Allongé dans son cercueil en velours rouge, entouré de son père en pleurs et de sa mère inconsolable, le corps de Dmitri Alexandrov est mis en terre dans la douleur aux côtés de ceux de sept de ses camarades mineurs, tués dans un coup de grisou mercredi à Donetsk, dans l'est de l'Ukraine.
Le visage de Dmitri, 30 ans au moment de sa mort, porte encore de larges traces de brûlures, stigmates de l'explosion dans la mine de Zassiadko, située dans la banlieue de ce fief rebelle, qui lui a coûté la vie avec 32 autres mineurs.
Comme leurs camarades victimes des précédentes tragédies en 1999 et 2007, les huit mineurs sont enterrés les uns à côté des autres dans le carré qui leur est réservé au cimetière de Chtcheglovskoe, à deux pas d'une des entrées de l'immense mine, dont les allées portent encore la marque de mois de bombardements.
Comme des responsables et psychologues du ministère russe des Situations d'urgence venus prêter main forte, le directeur local de la mine de Zassiadko, l'une des plus grandes et des plus dangereuses d'Ukraine, a fait le déplacement.
Valentin Reznov prend la parole, peu après que la mère de Dmitri a embrassé son fils dans un dernier adieu, suppliant de toutes ses forces les employés funéraires de ne pas clouer le cercueil.
Pour chaque mineur tué, le même discours lu, dans lequel le directeur salue machinalement la perte d'"un ami loyal et dévoué".
Mais sitôt le directeur retourné vers sa voiture, Vladislav, le frère de Dmitri, ne mâche pas ses mots.
"J'accuse la direction de la mine d'être responsable de cette tragédie", lance-t-il.
Si les mineurs font habituellement corps comme un seul homme pour garder bouche cousue sur leurs conditions de travail dans le bassin houiller du Donbass, où les accidents mortels sous terre sont courants, la dernière tragédie semble avoir délié quelques langues.
Parmi les quelques dizaines de mineurs et de rebelles en armes venus saluer la mémoire des disparus, nombreux sont ceux qui assurent bien connaître les causes de ce qui s'est passé, entre colère et résignation.
"Tout le monde sait qu'à Zassiadko, il y a énormément de gaz et que la ventilation n'est pas à la hauteur. Il suffit d'une étincelle", confie à demi mot Vassili, un mineur à la retraite.
"Au début je voulais travailler là-bas car la paye est meilleure.
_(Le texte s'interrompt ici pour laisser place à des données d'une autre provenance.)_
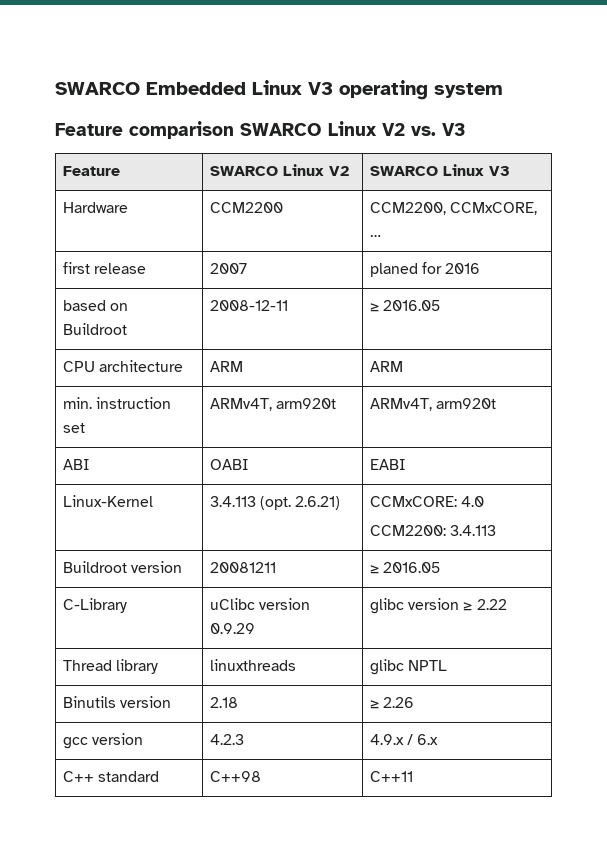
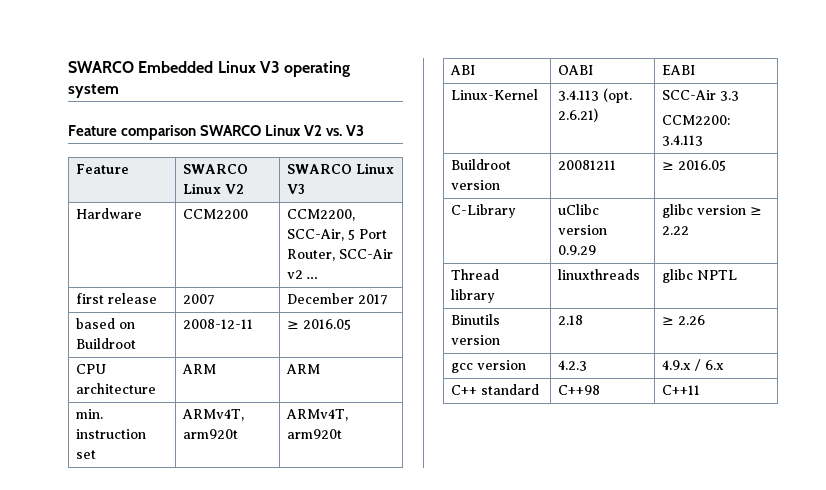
[450,202,538,215] CCMxCORE, -> [286,229,387,241] [286,249,393,261] [286,270,303,279] SCC-Air, 5 Port Router, SCC-Air v2
[369,262,481,277] planed for 2016 -> [286,293,388,305] December 2017
[369,496,485,507] CCMxCORE: 4.0 -> [661,90,739,101] SCC-Air 3.3

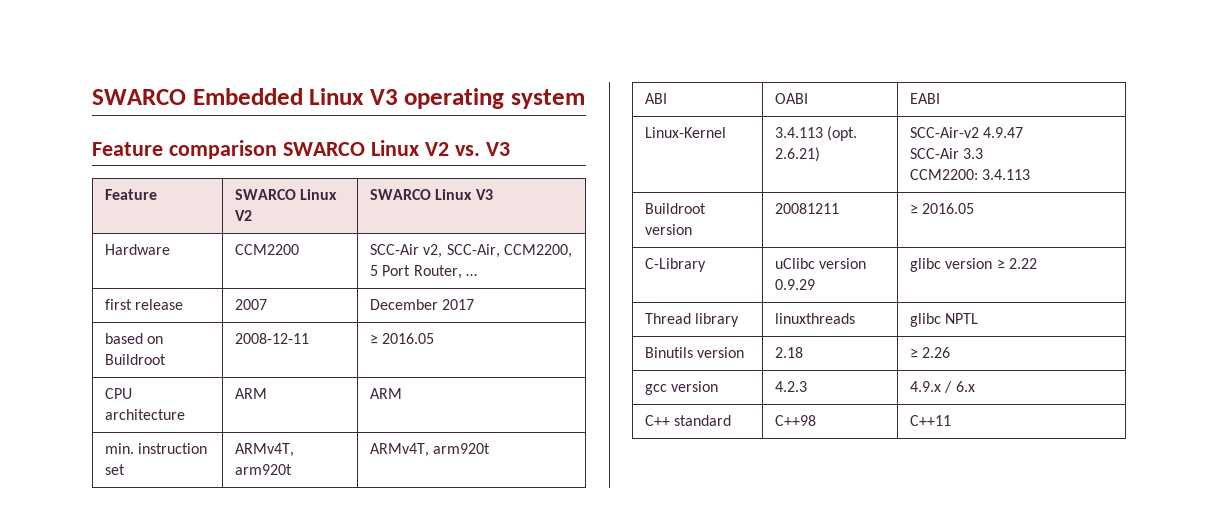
[286,209,355,221] [286,229,344,241] CCM2200, SCC-Air, -> [369,244,572,258] SCC-Air v2, SCC-Air, CCM2200,
[338,249,393,259] [286,270,303,279] SCC-Air v2 -> (462, 272) none
(598, 115) none -> [909,127,1024,138] SCC-Air-v2 4.9.47 //

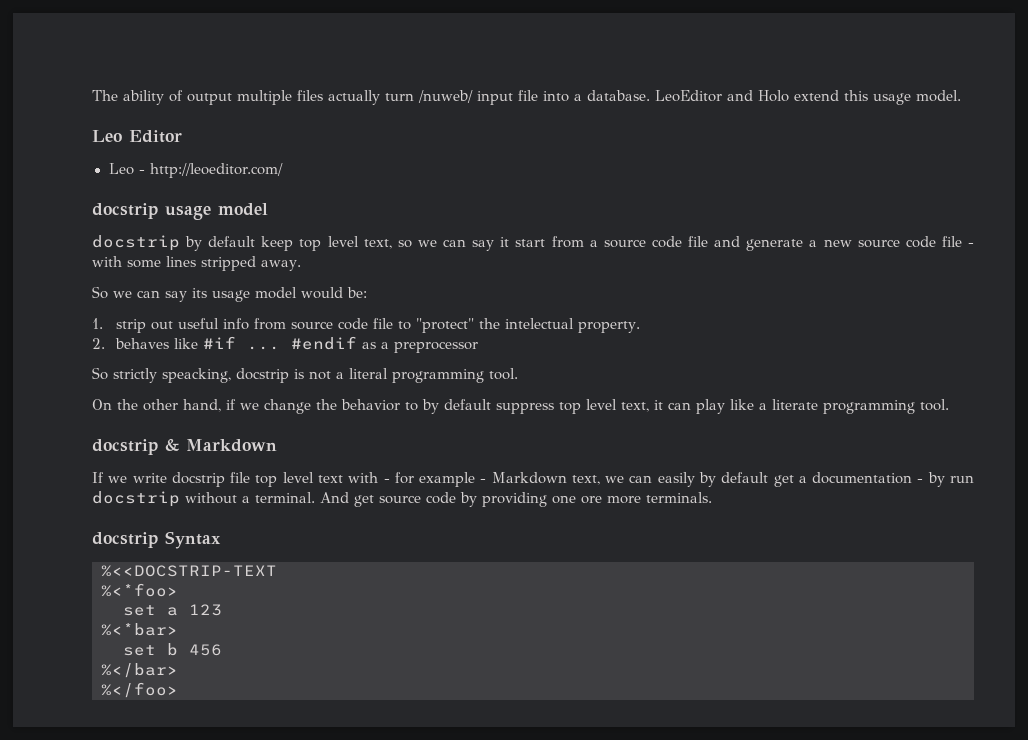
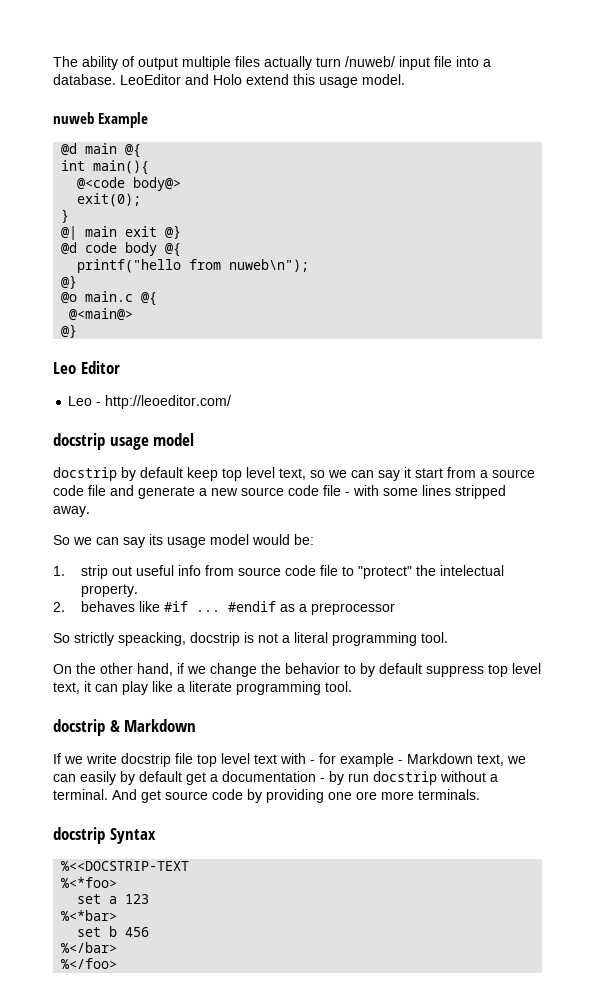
(961, 96) none -> [53,112,149,128] [61,143,142,158] [61,160,150,175] [77,177,182,191] [77,193,142,207] [61,209,70,223] [61,225,182,240] [61,242,182,257] [77,259,310,273] [61,275,78,289] [61,291,158,306] [69,308,134,321] [61,324,78,338] // nuweb Example // @d main @{ // int main(){ // @<code body@> // exit(0); // } // @| main exit @} // @d code body @{ // printf("hello from nuweb\n"); // @} // @o main.c @{ // @<main@> // @}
Mais il y a eu un incendie, ça m'a ouvert les yeux", poursuit cet habitant de Donetsk, qui a passé 27 ans dans la mine Oktiabarskaïa, selon lui "bien plus sécurisée".
- 'Cadences intenables' -
Les autorités rebelles de Donetsk se sont dédouanées dès mercredi en affirmant avoir "demandé" sans succès à la direction de la mine d'"arrêter son activité" il y a un mois, les conditions de travail étant devenues trop mauvaises.
La mine de Zassiadko est détenue par le député ukrainien Ioukhim Zviaguilski, ancien allié du président prorusse Viktor Ianoukovitch. Son siège est situé sur le territoire contrôlé par Kiev. Malgré le conflit dans l'est séparatiste prorusse, qui a fait près de 6.000 morts en un peu plus de dix mois, la mine a continué à fonctionner.
"Il fallait dégazer la mine il y a longtemps. Mon frère pressentait deux semaines avant sa mort que cela se produirait. La direction a essayé de nous mentir, de nous tromper, mais les mineurs connaissent la vérité", assure Vladislav Alexandrov.
"Les cadences sont intenables. C'est toujours: allez, allez! Extrait plus et tu seras mieux payé", renchérit un autre mineur, refusant de donner son nom.
Les syndicats de mineurs ont dénoncé une situation qui s'aggrave depuis le début du conflit en Ukraine, avec cadences de travail accrues, normes de sécurité non respectées et salaires non versés depuis des mois.